La Famille au cœur de la maladie mentale
Présidente d’honneur d’Espoir 54
Mon fils,
Va vers ta destinée, mon fils. Sans te soucier.
Poursuis tes pas, ceux qui t’ont conduit sous le soleil de Nice, le jour de tes cinquante ans !
Quelle audace !
Seul, tu as acheté ton billet d’avion, seul tu as embarqué.
Personne pour t’accueillir à ta descente d’avion…
Nous savions qu’à l’ombre de la cathédrale, tu retrouverais ton ami Jean-Louis.
Il t’a donné trois rendez-vous, cet ami rencontré à Lourdes il y a bien longtemps.
Depuis ce jour, il est comme un archange qui veille sur toi en silence.
Tu me disais il y a peu, que tu n’avais plus la foi. Pourtant, tu pries et tu te rends aux cérémonies religieuses.
Quelle est donc cette force intérieure qui te pousse sur les chemins du monde ?
Comme si le Christ t’avait intimé, dès ton enfance, cette merveilleuse parole : « Lève-toi et marche ! ».
Dans la cour de l’école, dès la maternelle, tu restais seul dans un coin, à observer les autres élèves.
Plus petit, tu as marché tard, tu as parlé tard. Tes cheveux, tes dents ont poussé avec lenteur.
Tu avais dix-neuf ans lorsque d’étranges comportements sont apparus.
De nuit, on t’a retrouvé longeant une autoroute.
Une autre nuit, chez des amis – tu ne supportais plus ta famille – tu as laissé une bougie se consumer sur la table de nuit.

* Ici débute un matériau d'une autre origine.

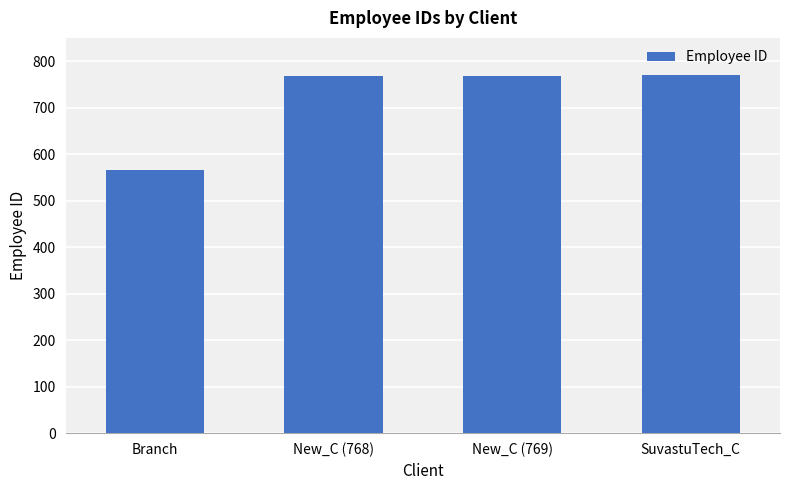

Which has a higher value, Branch or New_C (768)?

New_C (768)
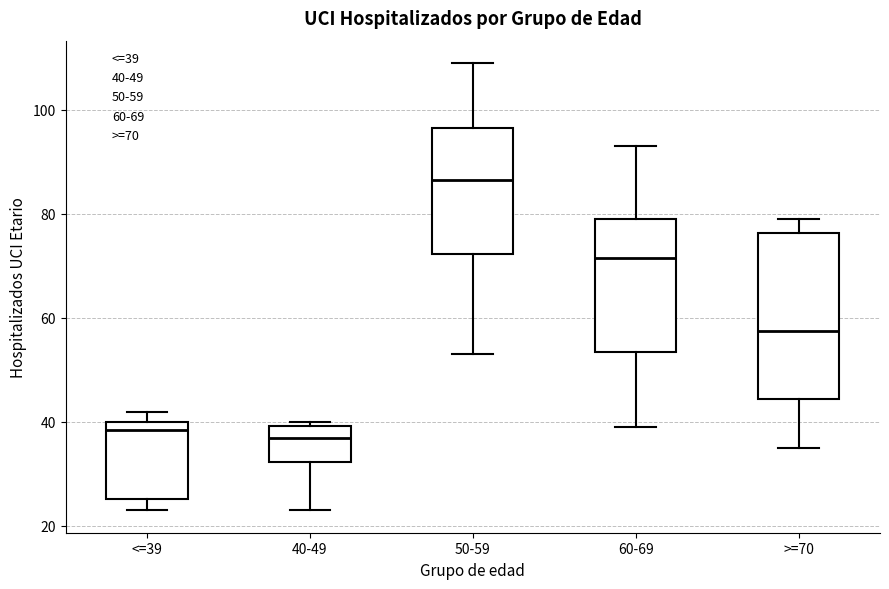

Reading left to right, transcribe this box plot: for each box, give where its median line is, the range the box spans, and where its two whiskers end, as read against the y-axis. The values are not printed on the chart, so give them approximately, as read against the axis.

<=39: median 38, box 26 to 40, whiskers 24 to 42
40-49: median 38, box 32 to 40, whiskers 24 to 40 (just above the box's upper edge)
50-59: median 86, box 72 to 96, whiskers 54 to 110
60-69: median 72, box 54 to 80, whiskers 40 to 94
>=70: median 58, box 44 to 76, whiskers 36 to 80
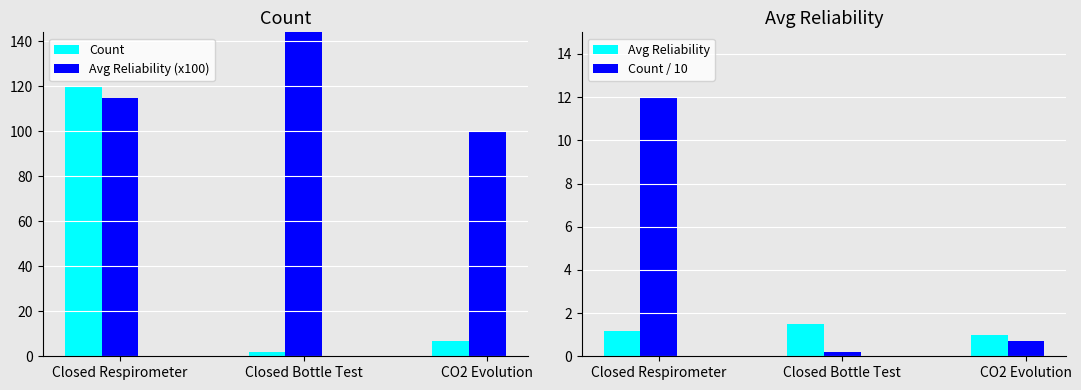

What is the total value across all series at Closed Bottle Test?

153.7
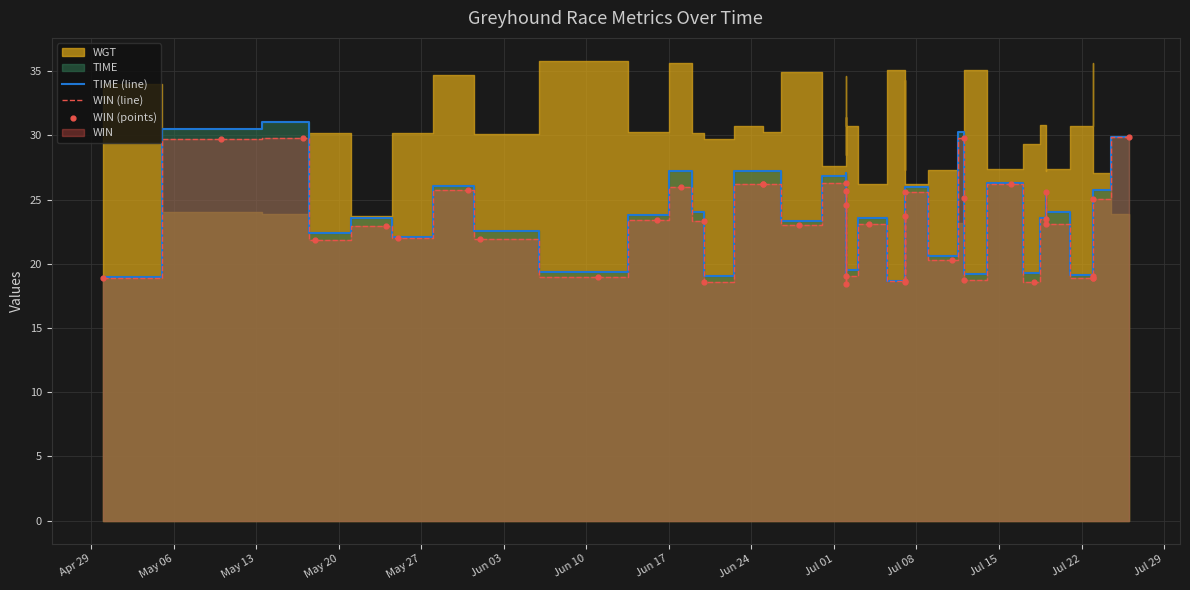

At which category is the sum across all series the highest?

May 13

Un réflexe de survie t’a saisi : tu as réussi à éteindre les flammes en leur jetant de grosses poignées de terre trouvée dans le pot d’une plante verte.
Tes amis vivaient dans un ensemble de 450 logements qui auraient pu partir en fumée…
C’est alors, contre ton gré, que nous t’avons hospitalisé.
Et qu’au terme d’un mois, nous avons imploré les médecins de te laisser sortir.
C’était la veille de tes vingt ans et nous voulions les fêter en famille.
Hélas, les années qui suivirent ont été comme un chemin de croix dont chaque station marquait un péril à déjouer.
Jusqu’au jour où, enfin, tu as trouvé une voie professionnelle qui t’a convenu.
Dans ce parcours, que les crises d’angoisse viennent régulièrement chahuter, tu t’efforces d’avancer, malgré des vents contraires.
Ton courage nous impressionne. Tant bien que mal, nous supportons tes troubles de l’humeur.
Tu nous apprends la patience !
« Tomber sept fois, se relever huit » écrivait Philippe Labro.
Cette constante remise en mouvement force notre admiration.
Va, mon fils, vers ce destin si particulier. A ton tour, montre-nous la voie de la sagesse et de la tolérance à la différence.